# Proving convergence of $\sum \frac{\sin n}{2^n}$

Prove that the following sequence ($x_n$) is convergent:

$$x_n = \frac{\sin 1}{2} + \frac{\sin 2}{2^2} + \frac{\sin 3}{2^3} + ... + \frac{\sin n}{2^n}$$ I have tried to use to the sequence is contractive, but am unable to do so. Any help as to which direction I should head to? Thanks!
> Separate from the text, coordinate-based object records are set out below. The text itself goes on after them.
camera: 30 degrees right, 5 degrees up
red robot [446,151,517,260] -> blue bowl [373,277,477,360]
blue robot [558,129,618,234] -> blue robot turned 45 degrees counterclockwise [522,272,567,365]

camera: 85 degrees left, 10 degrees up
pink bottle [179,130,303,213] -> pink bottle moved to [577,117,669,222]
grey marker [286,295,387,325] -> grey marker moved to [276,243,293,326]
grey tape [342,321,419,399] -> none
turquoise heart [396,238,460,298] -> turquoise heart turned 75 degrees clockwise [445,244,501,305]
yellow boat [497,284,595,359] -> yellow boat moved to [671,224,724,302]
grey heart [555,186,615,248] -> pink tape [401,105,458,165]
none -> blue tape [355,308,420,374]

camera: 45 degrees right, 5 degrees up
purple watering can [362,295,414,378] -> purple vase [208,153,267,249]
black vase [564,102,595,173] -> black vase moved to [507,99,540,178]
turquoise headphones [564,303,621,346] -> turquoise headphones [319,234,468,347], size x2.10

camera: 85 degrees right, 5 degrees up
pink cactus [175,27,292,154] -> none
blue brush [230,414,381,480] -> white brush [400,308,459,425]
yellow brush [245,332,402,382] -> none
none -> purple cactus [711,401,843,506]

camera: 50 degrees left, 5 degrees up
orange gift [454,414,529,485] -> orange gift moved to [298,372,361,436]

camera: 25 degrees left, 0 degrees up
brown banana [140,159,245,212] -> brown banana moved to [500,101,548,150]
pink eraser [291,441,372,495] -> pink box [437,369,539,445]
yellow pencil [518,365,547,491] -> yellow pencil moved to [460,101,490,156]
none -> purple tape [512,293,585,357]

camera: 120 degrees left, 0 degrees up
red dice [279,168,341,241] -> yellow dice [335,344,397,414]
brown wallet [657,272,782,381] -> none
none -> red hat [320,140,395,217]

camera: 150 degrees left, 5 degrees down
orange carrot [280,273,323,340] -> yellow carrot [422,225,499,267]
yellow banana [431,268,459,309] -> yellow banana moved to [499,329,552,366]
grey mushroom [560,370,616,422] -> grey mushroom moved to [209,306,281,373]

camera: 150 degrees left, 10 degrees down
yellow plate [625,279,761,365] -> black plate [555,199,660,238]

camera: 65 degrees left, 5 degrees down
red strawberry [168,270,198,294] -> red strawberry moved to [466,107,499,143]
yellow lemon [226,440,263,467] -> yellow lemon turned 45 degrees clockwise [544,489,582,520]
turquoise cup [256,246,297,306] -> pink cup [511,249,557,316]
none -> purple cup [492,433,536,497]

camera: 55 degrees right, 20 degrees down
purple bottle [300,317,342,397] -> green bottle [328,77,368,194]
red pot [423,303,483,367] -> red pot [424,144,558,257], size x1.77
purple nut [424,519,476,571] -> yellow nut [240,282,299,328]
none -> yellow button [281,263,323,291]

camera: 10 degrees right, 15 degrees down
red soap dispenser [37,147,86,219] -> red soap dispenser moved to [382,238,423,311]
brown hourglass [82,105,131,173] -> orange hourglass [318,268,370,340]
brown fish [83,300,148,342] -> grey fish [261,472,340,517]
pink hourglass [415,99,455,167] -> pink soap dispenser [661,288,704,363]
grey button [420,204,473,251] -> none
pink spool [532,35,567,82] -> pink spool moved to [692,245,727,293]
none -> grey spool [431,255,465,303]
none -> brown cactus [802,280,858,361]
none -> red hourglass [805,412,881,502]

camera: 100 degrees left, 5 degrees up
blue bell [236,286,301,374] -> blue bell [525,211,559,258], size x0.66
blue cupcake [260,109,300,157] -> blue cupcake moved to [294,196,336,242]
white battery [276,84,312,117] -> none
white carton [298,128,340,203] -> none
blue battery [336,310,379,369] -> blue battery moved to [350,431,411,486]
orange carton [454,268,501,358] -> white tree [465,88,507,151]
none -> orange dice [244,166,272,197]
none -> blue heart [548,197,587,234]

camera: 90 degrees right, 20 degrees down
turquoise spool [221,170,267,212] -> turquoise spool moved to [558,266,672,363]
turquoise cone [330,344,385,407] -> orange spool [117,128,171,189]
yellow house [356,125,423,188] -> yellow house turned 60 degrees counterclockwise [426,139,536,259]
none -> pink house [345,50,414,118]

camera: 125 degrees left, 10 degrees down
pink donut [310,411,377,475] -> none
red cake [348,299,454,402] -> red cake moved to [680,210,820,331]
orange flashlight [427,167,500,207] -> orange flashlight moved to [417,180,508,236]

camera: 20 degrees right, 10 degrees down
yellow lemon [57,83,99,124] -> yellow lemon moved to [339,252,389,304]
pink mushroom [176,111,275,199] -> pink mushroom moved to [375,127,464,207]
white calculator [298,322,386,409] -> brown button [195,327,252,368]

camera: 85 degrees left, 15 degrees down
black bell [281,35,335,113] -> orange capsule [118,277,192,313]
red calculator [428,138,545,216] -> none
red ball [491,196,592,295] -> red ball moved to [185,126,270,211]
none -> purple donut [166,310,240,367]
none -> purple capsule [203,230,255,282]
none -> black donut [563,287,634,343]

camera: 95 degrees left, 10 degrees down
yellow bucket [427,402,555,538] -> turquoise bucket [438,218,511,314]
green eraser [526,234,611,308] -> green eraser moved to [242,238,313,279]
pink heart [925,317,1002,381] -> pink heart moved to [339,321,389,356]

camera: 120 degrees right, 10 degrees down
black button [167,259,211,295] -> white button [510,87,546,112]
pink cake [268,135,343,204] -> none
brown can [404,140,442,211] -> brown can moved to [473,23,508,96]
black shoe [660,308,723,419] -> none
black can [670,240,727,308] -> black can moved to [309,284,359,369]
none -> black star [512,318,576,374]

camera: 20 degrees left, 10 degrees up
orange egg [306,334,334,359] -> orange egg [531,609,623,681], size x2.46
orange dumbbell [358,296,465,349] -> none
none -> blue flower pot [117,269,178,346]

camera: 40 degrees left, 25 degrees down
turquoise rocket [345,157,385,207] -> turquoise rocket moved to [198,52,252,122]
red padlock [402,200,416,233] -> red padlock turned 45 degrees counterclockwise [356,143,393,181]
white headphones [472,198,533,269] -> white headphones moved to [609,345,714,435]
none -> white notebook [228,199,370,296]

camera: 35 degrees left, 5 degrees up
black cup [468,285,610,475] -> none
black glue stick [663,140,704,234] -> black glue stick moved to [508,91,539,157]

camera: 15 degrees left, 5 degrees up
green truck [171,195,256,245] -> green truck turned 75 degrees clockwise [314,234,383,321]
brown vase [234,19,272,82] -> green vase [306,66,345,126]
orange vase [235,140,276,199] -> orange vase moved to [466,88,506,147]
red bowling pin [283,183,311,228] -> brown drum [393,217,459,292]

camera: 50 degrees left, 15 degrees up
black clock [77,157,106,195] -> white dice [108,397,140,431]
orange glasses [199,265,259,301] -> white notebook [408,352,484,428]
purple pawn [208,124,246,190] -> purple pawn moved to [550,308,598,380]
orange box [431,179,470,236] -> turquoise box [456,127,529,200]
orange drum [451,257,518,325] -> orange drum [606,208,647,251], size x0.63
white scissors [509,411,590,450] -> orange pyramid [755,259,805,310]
• Since you're only interested in proving convergence, I'll confine this (well-known) result to a comment: $$\sum_{n=0}^\infty \frac{\sin n}{2^n}=\text{Im}\left[\sum_{n=0}^\infty \left(\frac{e^{i}}{2}\right)^{n}\right] =\text{Im}\left[\frac{1}{1-e^i/2}\right]=\frac{\sin 1}{5-4\cos 1}$$ which is to say, it's not only convergent but can be explicitly summed – Semiclassical Sep 25 '14 at 4:25

We have $\frac{|\sin \ n|}{2^n} \leq \frac{1}{2^n}$ for all $n$ (because $|\sin x| \leq 1$ for all $x$). The series $\sum 1/2^n$ (it is a geometric series) is convergent. By the comparison test, the series $\sum \frac{|\sin n|}{2^n}$ converges. Then $\sum \frac{\sin \ n}{2^n}$ converges.